Sat, November 8, 2:15 to 3:45pm, Warwick Hotel Rittenhouse Square, Floor: 3rd, Juniper Room

Abstract

Visual securitization explores how images can convey security without directly discussing re-presentation and meaning. However, with the rise of moving images and popular culture in politics, visuals may also simulate security as a political strategy. This article asks how shifting securitizing discourse becomes normalized: one day, the West is a threat; the next, an ally. . The paper argues that the Turkish government visually securitizes the West and creates a hyperreal context to refer to. Moving images enable this shift by creating a hyperreal discourse that sustains securitization.
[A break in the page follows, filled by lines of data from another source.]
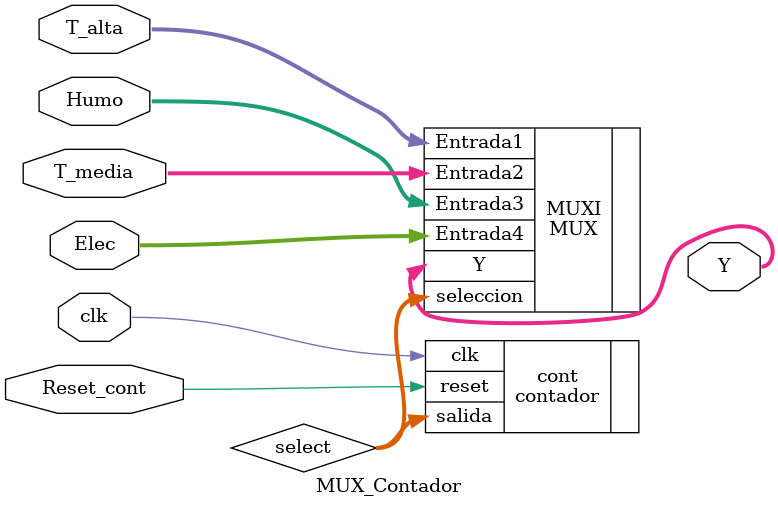
<source format=v>
`timescale 1ns / 1ps
module MUX_Contador(
    input [10:0] T_alta,
    input [10:0] T_media,
    input [10:0] Humo,
    input [10:0] Elec,
    input Reset_cont,
    input clk,
    output [10:0] Y
    );
wire [1:0] select;
// Instantiate the module
contador cont (.clk(clk), .reset(Reset_cont), .salida(select));



// Instantiate the module
MUX MUXI (.seleccion(select), .Entrada1(T_alta), .Entrada2(T_media), .Entrada3(Humo), .Entrada4(Elec), .Y(Y));



endmodule

</source>
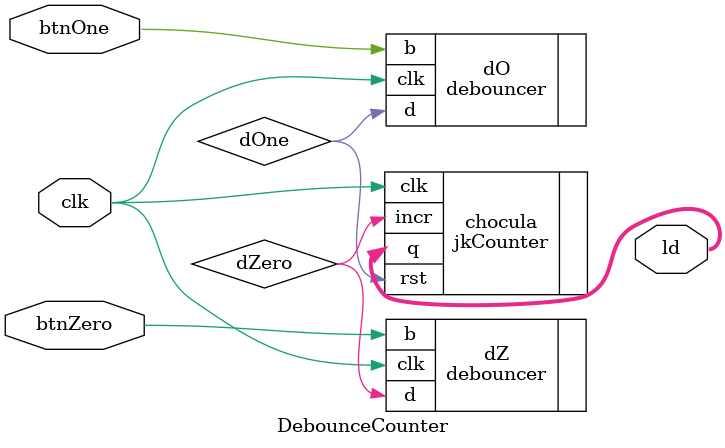
<source format=v>
`timescale 1ns / 1ps


module DebounceCounter(
    input clk, btnZero, btnOne,
    output [7:0] ld
    );
    
    wire dZero, dOne;
    debouncer dZ (.clk(clk),.b(btnZero),.d(dZero));
    debouncer dO (.clk(clk),.b(btnOne),.d(dOne));
    
    jkCounter chocula (.clk(clk),.incr(dZero),.rst(dOne),.q(ld));
endmodule

</source>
Yet, this narrative remains flexible, allowing the same issues to be desecuritized when needed. This is because the politician’s image is the “plot” spoiler and “plot setter,” which the audience accepts as true. With this, the audience becomes ready to accept (de)securitization before the politician (de)securitizes the issue through discourse. This type of imagination and the intertextual relationship between how the state's survival can be actualized in TV series can be best explained via hyperreality. Through the incongruent political turns of President Erdoğan vis-à-vis the West, Resurrection Ertuğrul and Payitaht Abdülhamid series play the securitizing visuals’ role in creating hyperreality. The study contributes to the framework written by L. Hansen (2011) by problematizing the relationship between images’ representation and replacement of reality from Baudrillard’s perspective. The amalgamation of visual securitization and the hyperreality concept of J. Baudrillard proposes a new framework comprised of four staged simulacrum analyses. The proposed framework provides visual security studies with an analysis of popular culture and government-generated simulacra. The case study shows how the JDP government can make incongruent policy turns vis-à-vis the West without audience backlash.